Eating mulberries off the bushes across the street from our apartment building. Boy were they good.

Learning to ride a bike at my friend’s house around the corner. See, they lived in these townhouse type things, with the garage on the first floor accessible from the back. So every townhouse contained two apartments, with two garage doors in the back. And between these townhouses were ramps that led to the back of the house. So, I would start at the top of one ramp, coast down (all on my friend’s bike, which I borrowed) make the turn to the left onto the road that was behind all of these houses, and then make the second turn up the next ramp, pedaling all the way. I found it’s a lot easier to balance on a bike when you’re moving fast, than if you have to get up to speed by pedaling…And then there was the time that I missed the second turn, and launched headfirst into one of the garage doors. Boy did I laugh…after the stars went away.

Going for a walk in the park across the street with my mom and my baby brother, and getting mugged by a bunch of first graders with broken beer bottles trying to steal my bike, and having the super’s wife chase ’em away with a broom handle.

Getting caught in a torrential downpour with my dad in the parking lot of our apartment, and having that be the absolute worst thing I’d ever experienced. (Might explain my vague discomfort with water…)

Wow.
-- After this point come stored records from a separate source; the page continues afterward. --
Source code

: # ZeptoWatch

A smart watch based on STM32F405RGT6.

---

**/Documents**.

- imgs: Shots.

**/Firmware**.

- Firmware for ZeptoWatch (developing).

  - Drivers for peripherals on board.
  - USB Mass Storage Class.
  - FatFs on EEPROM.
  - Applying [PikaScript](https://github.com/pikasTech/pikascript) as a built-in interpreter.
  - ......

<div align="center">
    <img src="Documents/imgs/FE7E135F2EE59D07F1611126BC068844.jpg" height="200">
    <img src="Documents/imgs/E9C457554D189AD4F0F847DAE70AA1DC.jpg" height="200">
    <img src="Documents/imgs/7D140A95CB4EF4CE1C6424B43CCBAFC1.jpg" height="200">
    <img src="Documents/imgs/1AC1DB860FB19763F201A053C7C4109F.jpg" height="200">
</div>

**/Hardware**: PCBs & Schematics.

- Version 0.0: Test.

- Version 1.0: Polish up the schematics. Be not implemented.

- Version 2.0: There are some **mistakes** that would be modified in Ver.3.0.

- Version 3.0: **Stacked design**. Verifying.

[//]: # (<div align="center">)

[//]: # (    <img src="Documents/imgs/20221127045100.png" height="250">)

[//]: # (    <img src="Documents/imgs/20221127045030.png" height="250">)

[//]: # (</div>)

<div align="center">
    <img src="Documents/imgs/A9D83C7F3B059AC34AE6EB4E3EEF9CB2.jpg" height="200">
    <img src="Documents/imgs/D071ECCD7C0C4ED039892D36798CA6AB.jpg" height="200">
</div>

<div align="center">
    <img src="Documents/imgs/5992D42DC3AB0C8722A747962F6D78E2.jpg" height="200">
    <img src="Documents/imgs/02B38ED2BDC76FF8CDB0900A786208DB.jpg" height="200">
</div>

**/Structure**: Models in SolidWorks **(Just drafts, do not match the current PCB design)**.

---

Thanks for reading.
Once you get started, they just keep coming and coming…

One last one: I used to imagine that I had the power to know the future, and could predict what total strangers would do as I passed them by. This is a really vague one…I don’t remember it very well, so I must’ve been really young…but I would try to predict what someone would do while they were in my immediate vicinity. Such as predicting whether a car would park in that empty spot or continue down the road. Weird huh?

Ok for real, the last one. I was playing soccer with my dad in the park across the street (lots happened in that park….oh damn! more memories arising!!) and I had my very first (and last) asthma attack. At least that’s what I thought it was. Short of breath and all. I had to go to the emergency room, and they shot me up full of something and that fixed it right up.

One last thought… Italian ice lady! mmmmmm yummy!